## PROBLEM TO SOLVE:
Repeat the data as given. Images do not go in the copy.

## STORED DATA:
__________________________________________________

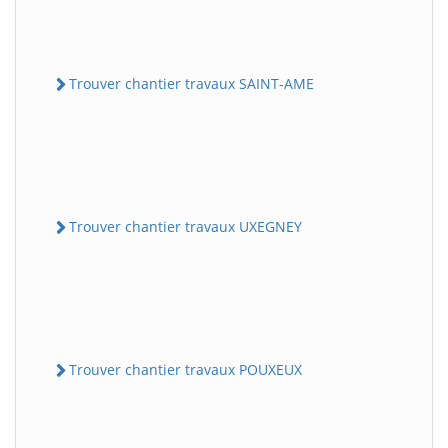
Trouver chantier travaux SAINT-AME
Trouver chantier travaux UXEGNEY
Trouver chantier travaux POUXEUX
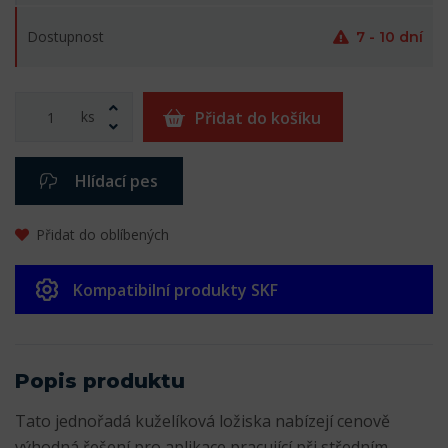
Dostupnost
7 - 10 dní
ks
Přidat do košíku
Hlídací pes
Přidat do oblíbených
Kompatibilní produkty SKF
Popis produktu
Tato jednořadá kuželíková ložiska nabízejí cenově
výhodná řešení pro aplikace pracující při středním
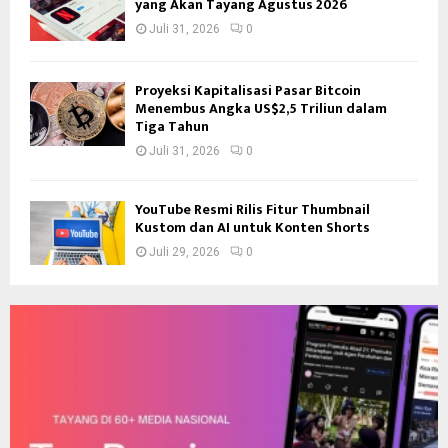
yang Akan Tayang Agustus 2026
Juli 31, 2026
0
Proyeksi Kapitalisasi Pasar Bitcoin
Menembus Angka US$2,5 Triliun dalam
Tiga Tahun
Juli 31, 2026
0
YouTube Resmi Rilis Fitur Thumbnail
Kustom dan AI untuk Konten Shorts
Juli 29, 2026
0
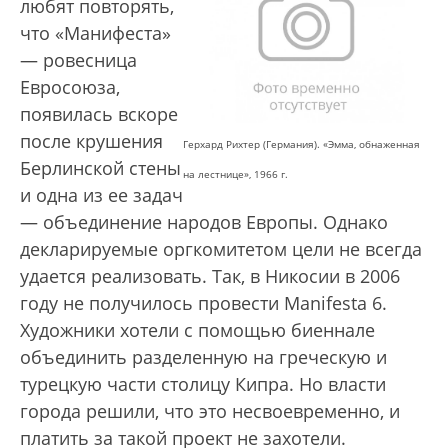
любят повторять,
что «Манифеста»
— ровесница
Евросоюза,
появилась вскоре
после крушения
Герхард Рихтер (Германия). «Эмма, обнаженная
Берлинской стены
на лестнице», 1966 г.
и одна из ее задач
— объединение народов Европы. Однако
декларируемые оргкомитетом цели не всегда
удается реализовать. Так, в Никосии в 2006
году не получилось провести Manifesta 6.
Художники хотели с помощью биеннале
объединить разделенную на греческую и
турецкую части столицу Кипра. Но власти
города решили, что это несвоевременно, и
платить за такой проект не захотели.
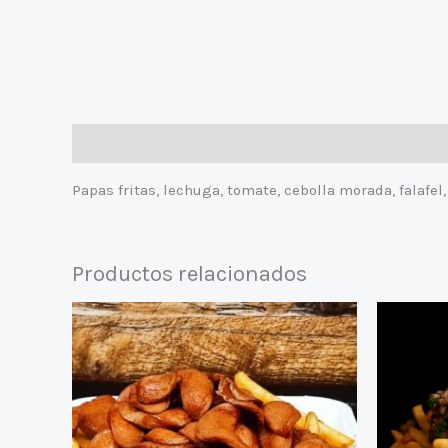
Descripción
Papas fritas, lechuga, tomate, cebolla morada, falafe
Productos relacionados
El
pre
ori
era
$12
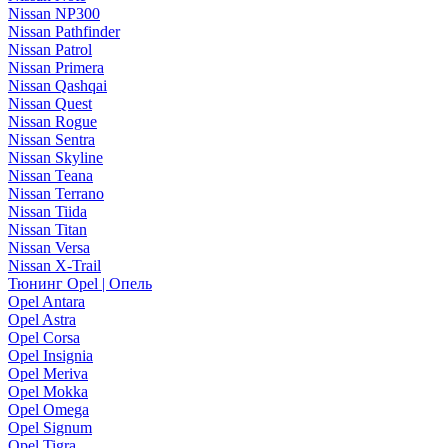
Nissan NP300
Nissan Pathfinder
Nissan Patrol
Nissan Primera
Nissan Qashqai
Nissan Quest
Nissan Rogue
Nissan Sentra
Nissan Skyline
Nissan Teana
Nissan Terrano
Nissan Tiida
Nissan Titan
Nissan Versa
Nissan X-Trail
Тюнинг Opel | Опель
Opel Antara
Opel Astra
Opel Corsa
Opel Insignia
Opel Meriva
Opel Mokka
Opel Omega
Opel Signum
Opel Tigra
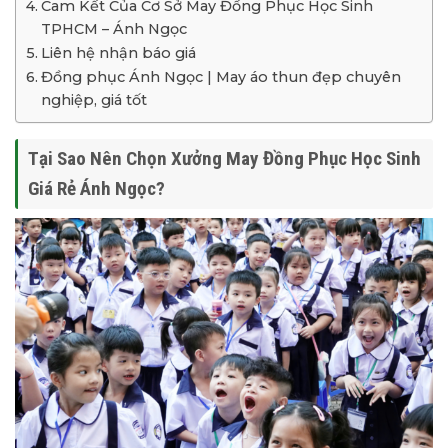
Cam Kết Của Cơ Sở May Đồng Phục Học Sinh
TPHCM – Ánh Ngọc
Liên hệ nhận báo giá
Đồng phục Ánh Ngọc | May áo thun đẹp chuyên
nghiệp, giá tốt
Tại Sao Nên Chọn Xưởng May Đồng Phục Học Sinh
Giá Rẻ Ánh Ngọc?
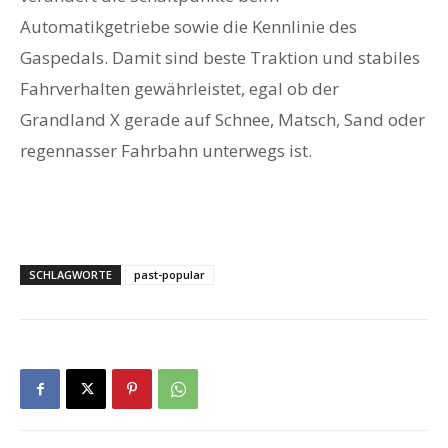
Automatikgetriebe sowie die Kennlinie des
Gaspedals. Damit sind beste Traktion und stabiles
Fahrverhalten gewährleistet, egal ob der
Grandland X gerade auf Schnee, Matsch, Sand oder
regennasser Fahrbahn unterwegs ist.
SCHLAGWORTE
past-popular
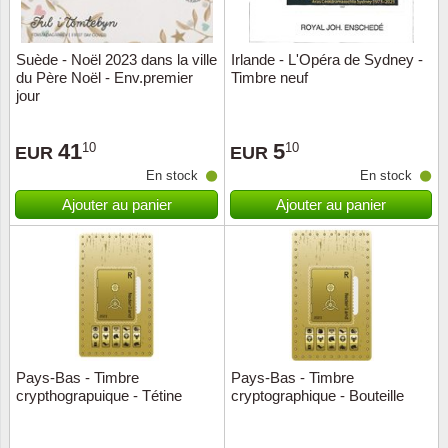
ONU
Suède - Noël 2023 dans la ville
Irlande - L'Opéra de Sydney -
du Père Noël - Env.premier
Timbre neuf
Pays B
jour
Pays-B
41
5
10
10
EUR
EUR
En stock
En stock
Pologn
Ajouter au panier
Ajouter au panier
Portuga
Rouma
Saint-M
Sport c
Pays-Bas - Timbre
Pays-Bas - Timbre
crypthograpuique - Tétine
cryptographique - Bouteille
Suède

__________________________________________________

## WORKED SOLUTION:
Trouver chantier travaux SAINT-AME
Trouver chantier travaux UXEGNEY
Trouver chantier travaux POUXEUX
Dostupnost
7 - 10 dní
ks
Přidat do košíku
Hlídací pes
Přidat do oblíbených
Kompatibilní produkty SKF
Popis produktu
Tato jednořadá kuželíková ložiska nabízejí cenově
výhodná řešení pro aplikace pracující při středním
yang Akan Tayang Agustus 2026
Juli 31, 2026
0
Proyeksi Kapitalisasi Pasar Bitcoin
Menembus Angka US$2,5 Triliun dalam
Tiga Tahun
Juli 31, 2026
0
YouTube Resmi Rilis Fitur Thumbnail
Kustom dan AI untuk Konten Shorts
Juli 29, 2026
0
любят повторять,
что «Манифеста»
— ровесница
Евросоюза,
появилась вскоре
после крушения
Герхард Рихтер (Германия). «Эмма, обнаженная
Берлинской стены
на лестнице», 1966 г.
и одна из ее задач
— объединение народов Европы. Однако
декларируемые оргкомитетом цели не всегда
удается реализовать. Так, в Никосии в 2006
году не получилось провести Manifesta 6.
Художники хотели с помощью биеннале
объединить разделенную на греческую и
турецкую части столицу Кипра. Но власти
города решили, что это несвоевременно, и
платить за такой проект не захотели.
Descripción
Papas fritas, lechuga, tomate, cebolla morada, falafe
Productos relacionados
El
pre
ori
era
$12
Nissan NP300
Nissan Pathfinder
Nissan Patrol
Nissan Primera
Nissan Qashqai
Nissan Quest
Nissan Rogue
Nissan Sentra
Nissan Skyline
Nissan Teana
Nissan Terrano
Nissan Tiida
Nissan Titan
Nissan Versa
Nissan X-Trail
Тюнинг Opel | Опель
Opel Antara
Opel Astra
Opel Corsa
Opel Insignia
Opel Meriva
Opel Mokka
Opel Omega
Opel Signum
Opel Tigra
Cam Kết Của Cơ Sở May Đồng Phục Học Sinh
TPHCM – Ánh Ngọc
Liên hệ nhận báo giá
Đồng phục Ánh Ngọc | May áo thun đẹp chuyên
nghiệp, giá tốt
Tại Sao Nên Chọn Xưởng May Đồng Phục Học Sinh
Giá Rẻ Ánh Ngọc?
Automatikgetriebe sowie die Kennlinie des
Gaspedals. Damit sind beste Traktion und stabiles
Fahrverhalten gewährleistet, egal ob der
Grandland X gerade auf Schnee, Matsch, Sand oder
regennasser Fahrbahn unterwegs ist.
SCHLAGWORTE
past-popular
ONU
Suède - Noël 2023 dans la ville
Irlande - L'Opéra de Sydney -
du Père Noël - Env.premier
Timbre neuf
Pays B
jour
Pays-B
41
5
10
10
EUR
EUR
En stock
En stock
Pologn
Ajouter au panier
Ajouter au panier
Portuga
Rouma
Saint-M
Sport c
Pays-Bas - Timbre
Pays-Bas - Timbre
crypthograpuique - Tétine
cryptographique - Bouteille
Suède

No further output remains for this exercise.